**WHAT TO PRODUCE:** Show each line in the records below that contains the string "Montañez".

**DATASET EXCERPTS:**
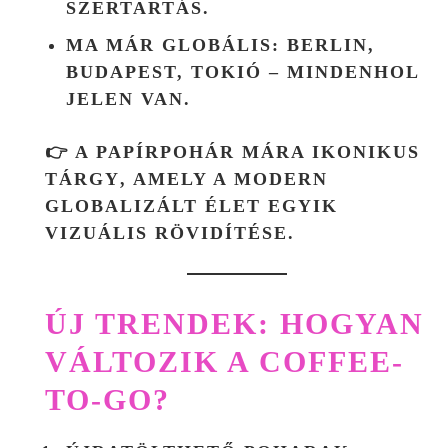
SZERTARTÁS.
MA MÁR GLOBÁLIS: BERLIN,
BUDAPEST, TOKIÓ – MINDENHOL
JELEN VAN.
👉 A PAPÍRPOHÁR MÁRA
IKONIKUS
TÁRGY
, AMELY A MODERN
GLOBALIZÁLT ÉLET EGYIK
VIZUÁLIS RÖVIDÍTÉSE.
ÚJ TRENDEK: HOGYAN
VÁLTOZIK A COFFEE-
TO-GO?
---
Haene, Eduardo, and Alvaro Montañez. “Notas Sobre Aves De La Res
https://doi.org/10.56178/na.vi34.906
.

**YOUR RESPONSE:**
Haene, Eduardo, and Alvaro Montañez. “Notas Sobre Aves De La Res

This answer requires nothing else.